Research by Senior Rights Victoria suggests that up to 14 per cent of older people may experience physical, emotional, financial, social or sexual abuse, and that social isolation can increase the risk.

If you are worried about someone, you may find Seniors Rights Victoria’s ‘Concerned about an older person?’ helpful.

As an older person, you have the right to live safely and to be free from harm and abuse. 

If you are being harmed, or are under pressure to make a decision against your wishes by people close to you, there are practical steps you can take to safeguard your rights and assets. 

There are also resources and services available to assist you if you are subject to financial, physical or psychological abuse.

Seniors Rights Victoria provides information, support, advice and education to help prevent elder abuse and safeguard the rights, dignity and independence of older people.

What is elder abuse?

Elder abuse is anything that causes harm to an older person and is carried out by someone they know and trust. It is often hidden.

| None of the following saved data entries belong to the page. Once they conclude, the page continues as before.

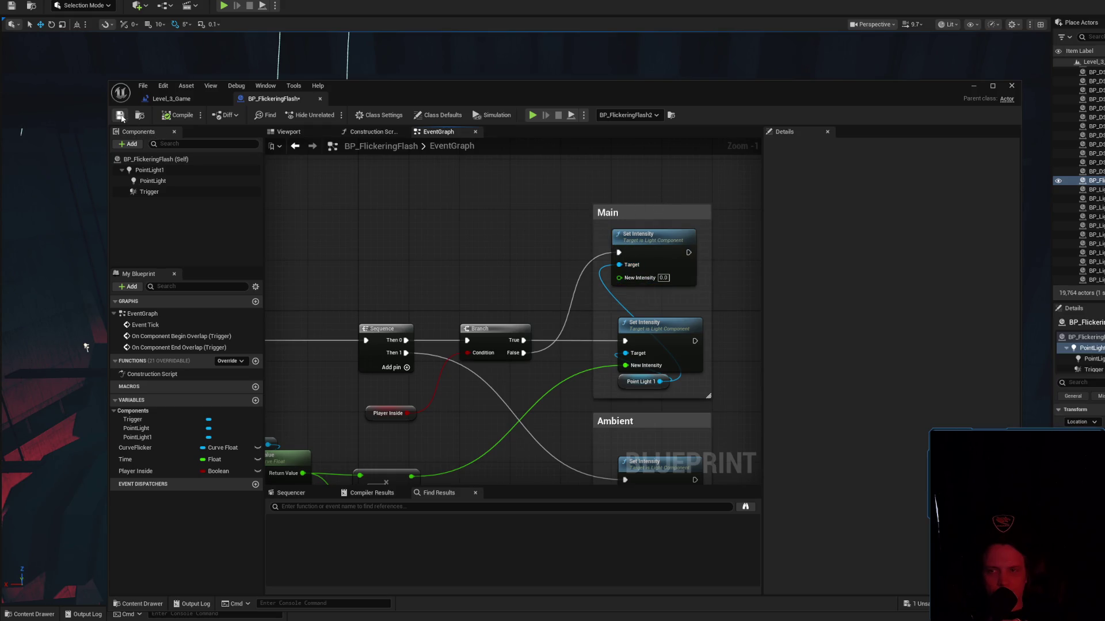
scroll(455, 250, down, 3)
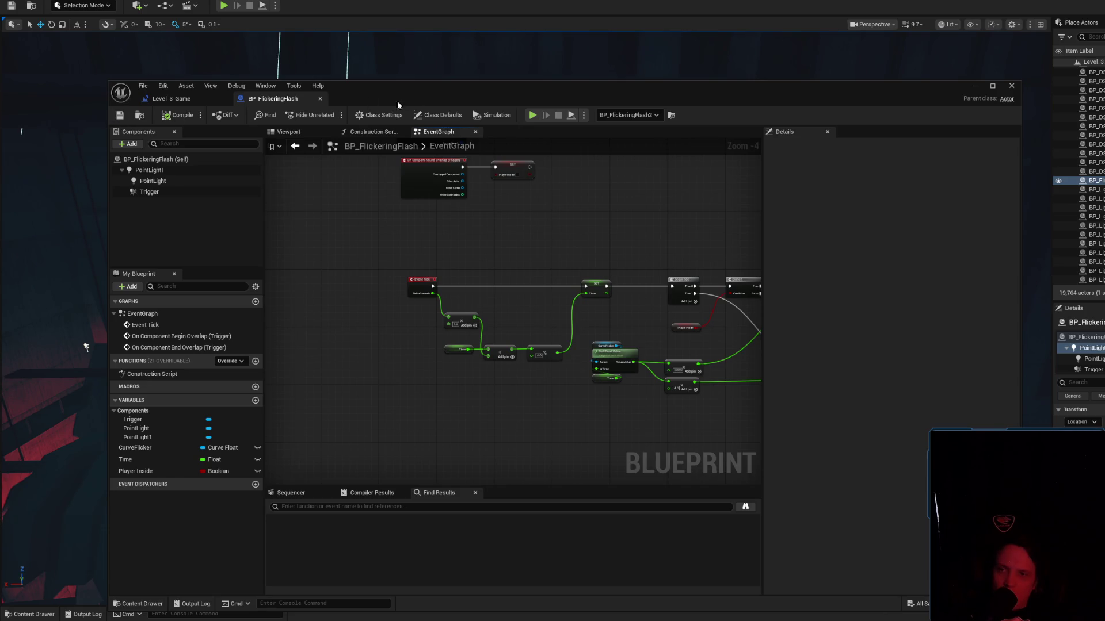
Minimize the Blueprint editor and focus the level viewport on the flickering PointLight above the machine.
click(973, 86)
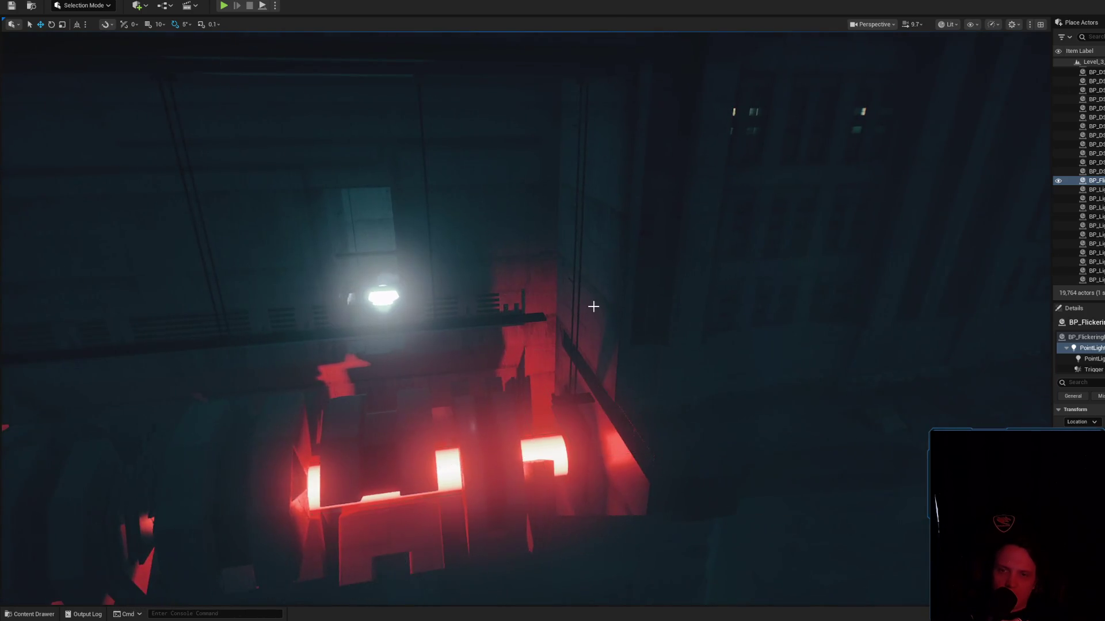
key(f)
click(1090, 359)
key(f)
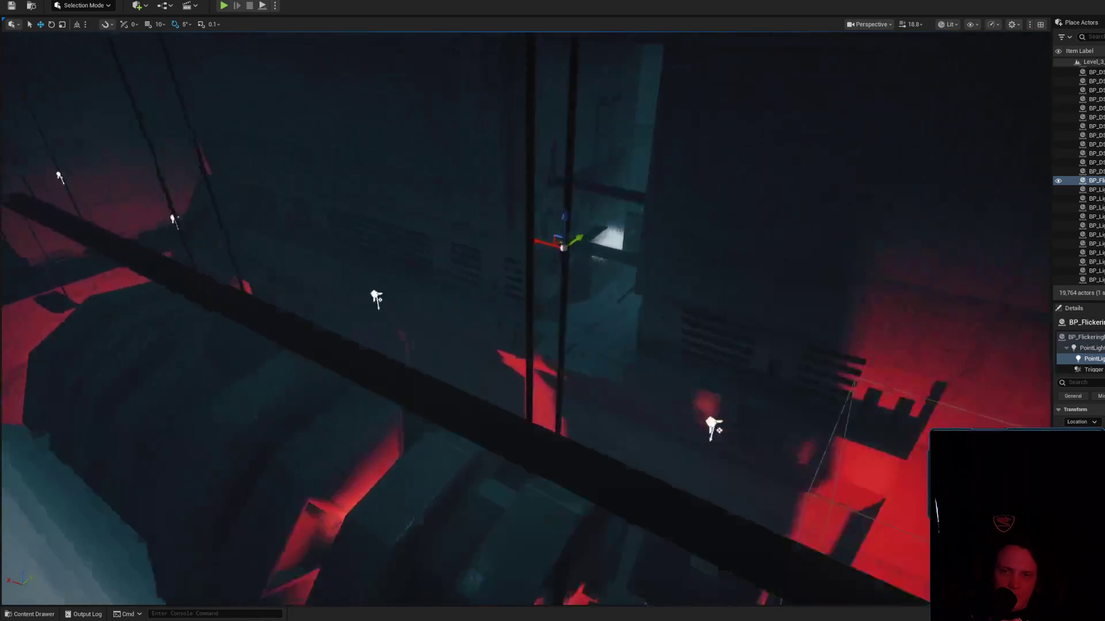
scroll(525, 319, down, 2)
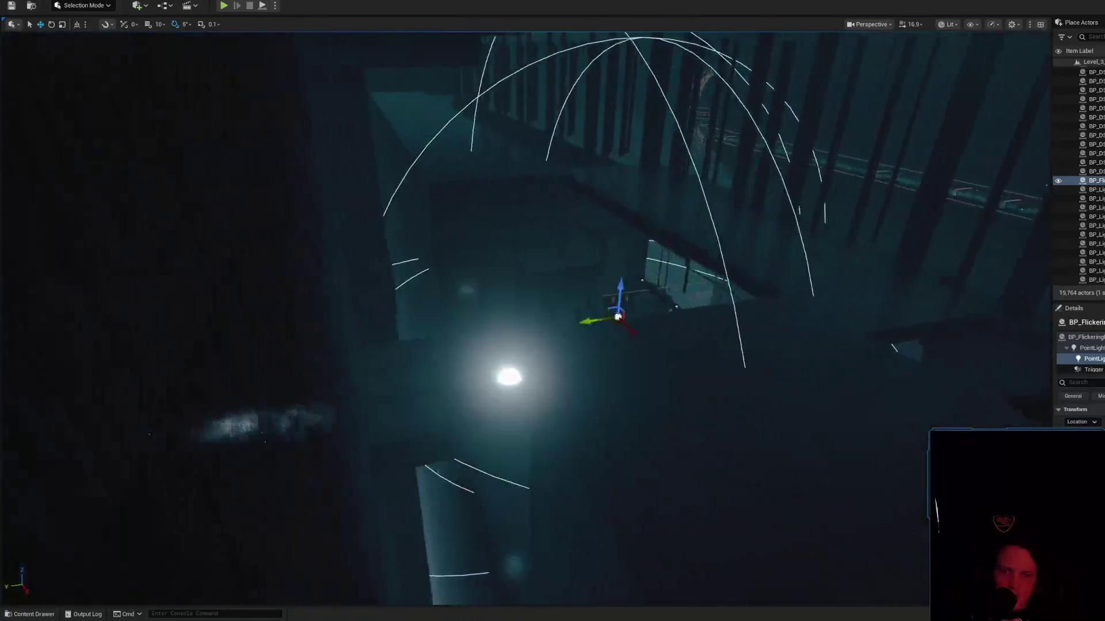
scroll(525, 320, down, 3)
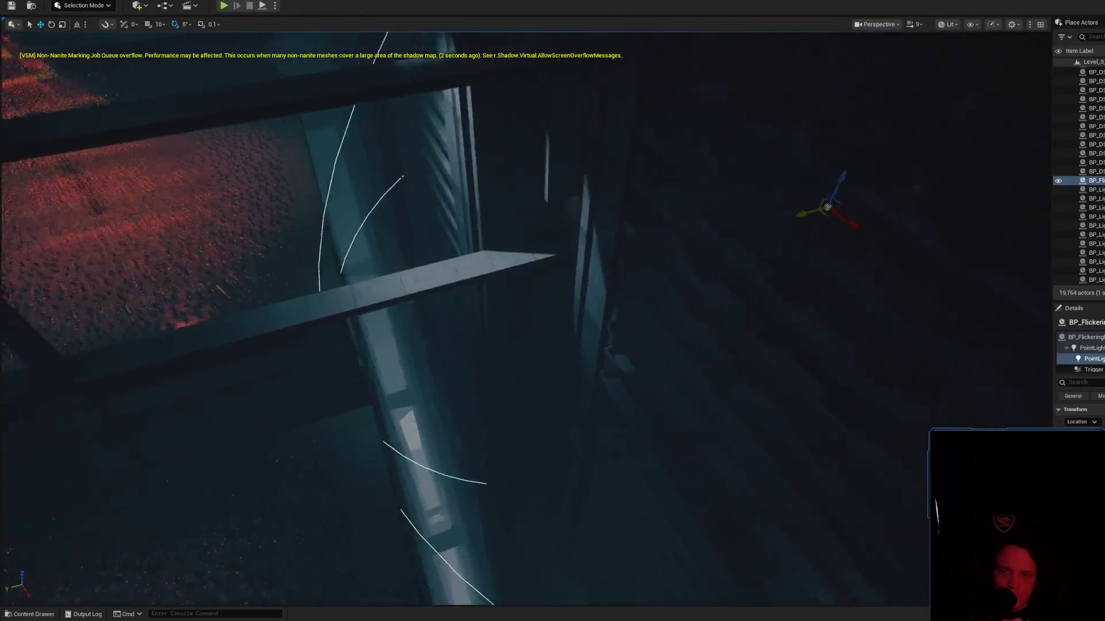
scroll(493, 316, up, 1)
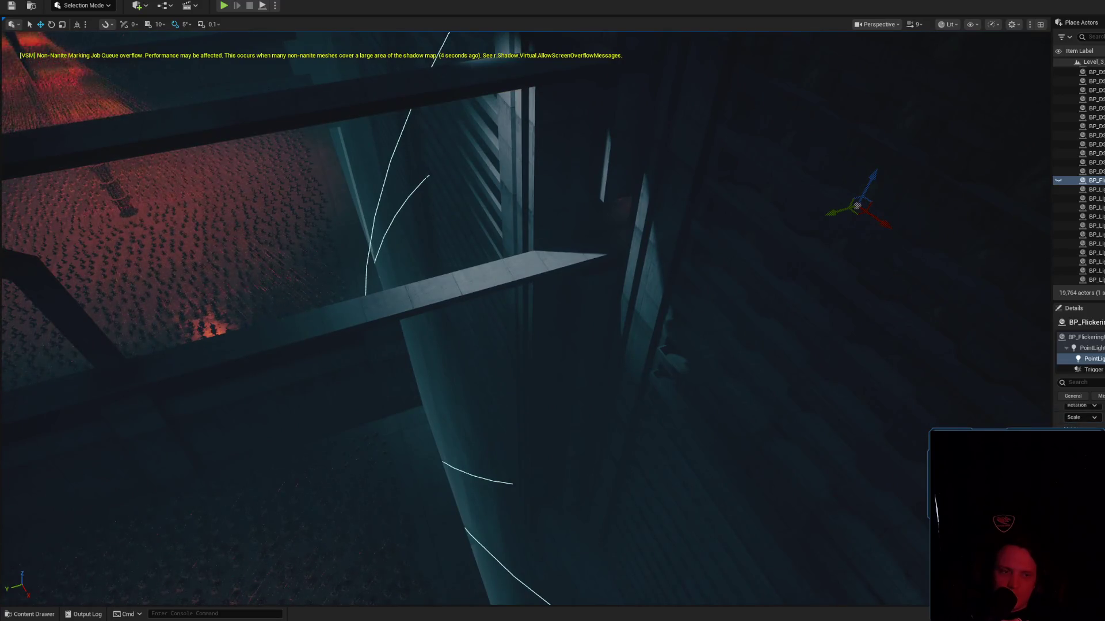
scroll(526, 319, up, 2)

Abuse can happen in any family or relationship. Older people are most vulnerable when they isolated, dependent and have health issues.

If you are concerned about an older person you may find Seniors Rights Victoria's Concerned about an older person? helpful.

PARTICIPATE 2020-2025

For more information about Council’s work in raising awareness of and preventing elder abuse, please refer to PARTICIPATE 2020 – 2025(PDF, 7MB), Council’s Positive Ageing Plan or contact Stephanie Harper on (03) 5422 0258 or sharper@mrsc.vic.gov.au

World Elder Abuse Awareness Day

World Elder Abuse Awareness Day (WEAAD) is held on 15 June each year.

WEAAD is a call to action for individuals, organisations, and communities to raise awareness about elder abuse, neglect, and exploitation.

WEAAD also supports the United Nations International Plan of Action, acknowledging elder abuse as a significant public health and human rights issue.